After eight years of construction and delays for the viaduct’s replacement tunnel, the firm hasn’t scheduled a destruction-viewing party for clients and family yet, “because we weren’t convinced they were even going to do it,” said business manager Christopher Wilton. But at last, the highway is coming down.

“Good to know it’s finally getting done,” said Gerry Leonard, general manager at Fado Irish Pub, the expansive soccer bar at First Avenue and Columbia. “If all goes according to schedule, it will be over for use before St. Patrick’s Day, and before Sounders and Mariners seasons.”

Demolition subcontractor FERMA will start at First Avenue, breaking half the onramp by around Feb. 20 and reaching the mainline by early March, said Kiewit staff. The munching jaws, with blades inside, can flex several times a second, so the concrete continuously crumbles. Water will be sprayed to knock down the dust.
Now that the new Highway 99 tunnel is open to commuters, demolition crews will start tearing down the Alaskan Way Viaduct. (Mark Nowlin / The Seattle Times)

Concrete debris will be taken to Terminal 25 near the West Seattle Bridge, so any remaining rebar can be extracted and big chunks smashed. Trucks and conveyor belts then will deposit the broken concrete as fill in the defunct Battery Street Tunnel.

The Polson, a former warehouse built in 1910, has survived at least two fires. It’s now home to Bassetti, Mahlum and Miller | Hull architecture firms as well as Waterfront Seattle public-development headquarters. During long phases of tunnel construction, the basement parking garage was closed. Lasers and gauges were installed in and near the structure, to detect any ground sinking caused by the drilling machine Bertha.

A fifth-floor meeting room looks directly from Bassetti Architects over the Columbia onramp. Productivity will lapse for a few days, Wilton said, as people gather at the windows to watch the viaduct crumble.

“It’ll be fun to watch. It will be loud. I expect it to go down quickly,” he said. Removal will improve the waterfront, but Wilton wishes a segment were kept for public walking and bicycling, as New York did with the High Line park, he said.

Instead, larger buildings are on the way, which will block many sightlines — including the Polson’s view toward the northwest. For people who can’t afford a view suite, the main benefit of losing the viaduct is elimination of its 80-decibel traffic roar.

As the demolition proceeds, workers will extract viaduct pieces within five to 10 feet of some buildings.

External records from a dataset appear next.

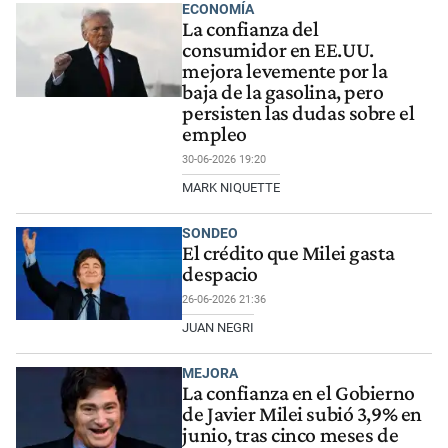
ECONOMÍA
La confianza del
consumidor en EE.UU.
mejora levemente por la
baja de la gasolina, pero
persisten las dudas sobre el
empleo
30-06-2026 19:20
MARK NIQUETTE
SONDEO
El crédito que Milei gasta
despacio
26-06-2026 21:36
JUAN NEGRI
MEJORA
La confianza en el Gobierno
de Javier Milei subió 3,9% en
junio, tras cinco meses de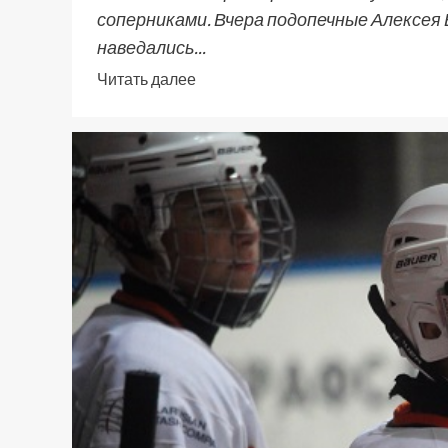
соперниками. Вчера подопечные Алекс
наведались...
Читать далее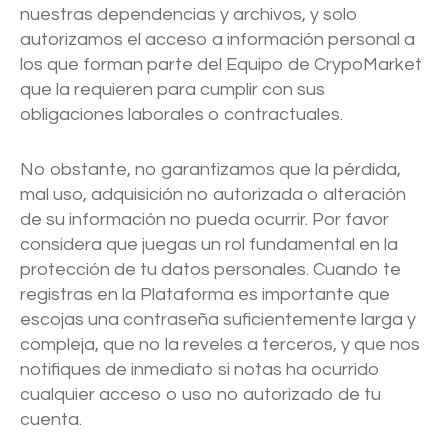
nuestras dependencias y archivos, y solo
autorizamos el acceso a información personal a
los que forman parte del Equipo de CrypoMarket
que la requieren para cumplir con sus
obligaciones laborales o contractuales.
No obstante, no garantizamos que la pérdida,
mal uso, adquisición no autorizada o alteración
de su información no pueda ocurrir. Por favor
considera que juegas un rol fundamental en la
protección de tu datos personales. Cuando te
registras en la Plataforma es importante que
escojas una contraseña suficientemente larga y
compleja, que no la reveles a terceros, y que nos
notifiques de inmediato si notas ha ocurrido
cualquier acceso o uso no autorizado de tu
cuenta.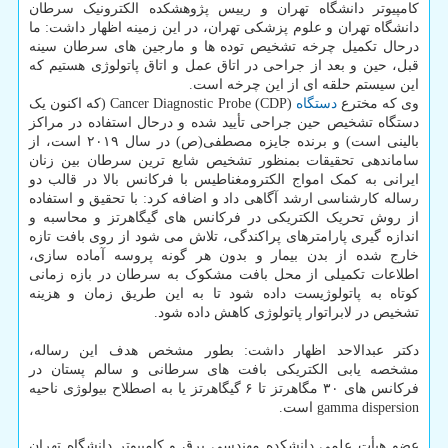
کامپیوتر دانشگاه تهران و رییس پژوهشکده الکترونیک سرطان
دانشگاه تهران و علوم پزشکی تهران، در این زمینه اظهار داشت: ما
درحال تکمیل چرخه تشخیص توده ها و مارجین های سرطان سینه
قبل، حین و بعد از جراحی در اتاق عمل و اتاق پاتولوژی هستیم که
این سیستم حلقه ای از این چرخه است.
وی که مخترع
دستگاه
(CDP) Cancer Diagnostic Probe (که اکنون یک
دستگاه تشخیص حین جراحی تأیید شده و درحال استفاده در مراکز
بالینی است) و برنده جایزه مصطفی(ص) در سال ۲۰۱۹ است، از
ساماندهی تحقیقات بمنظور تشخیص شایع ترین سرطان بین زنان
ایرانی به کمک امواج الکترومغناطیس با فرکانس بالا در قالب دو
رساله کارشناسی ارشد آگاهی داد و اضافه کرد: با تحقیق و استفاده
از روش تحریک الکتریکی در فرکانس های گیگاهرتز و محاسبه و
اندازه گیری پارامترهای پراکندگی، تلاش می شود از روی بافت تازه
خارج شده از بدن بیمار و بدون هر گونه پروسه آماده سازی،
اطلاعات تکمیلی از محل بافت مشکوک به سرطان در بازه زمانی
کوتاه به پاتولوژیست داده شود تا به این طریق زمان و هزینه
تشخیص در لابراتوار پاتولوژی کاهش داده شود.
دکتر عبدالاحد اظهار داشت: بطور مشخص هدف این رساله،
مشخصه یابی الکتریکی بافت های سرطانی و سالم پستان در
فرکانس های ۳۰ مگاهرتز تا ۶ گیگاهرتز یا به اصطلاح بیولوژی ناحیه
gamma dispersion است.
عضو هیأت علمی دانشکده مهندسی برق و کامپیوتر دانشگاه تهران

Tight spots include Compass Housing apartments near Yesler Way, so close that a car knocked concrete through a resident’s window in 2006; the 1426 Alaskan Way building being used as a construction office, just north of the former Highway 99 Blues Club; and 66 Bell Street, where the viaduct guardrail was built against the corner of the historic Empire Laundry building.

Where the buildings are close, FERMA will saw viaduct columns and girders so they can be extracted in large pieces using cranes. Mesh barriers will be hung between the viaduct and nearby buildings along many blocks.

Ferry passengers can continue taking the Marion Street footbridge that crosses below the viaduct, probably until May. They’ll then switch to another walkway leading to a temporary steel bridge at Columbia Street that will cross to Colman Dock, said Brian Nielsen, state Highway 99 administrator.

At Top Pot Donuts, whose door opens onto the Marion Street footbridge, morning-shift manager Aislynne McVicker expects a good year. The footbridge will remain accessible from the existing Western Avenue staircases, or from First Avenue.

“We get a lot of regulars, so we’ve not been too concerned,” she said.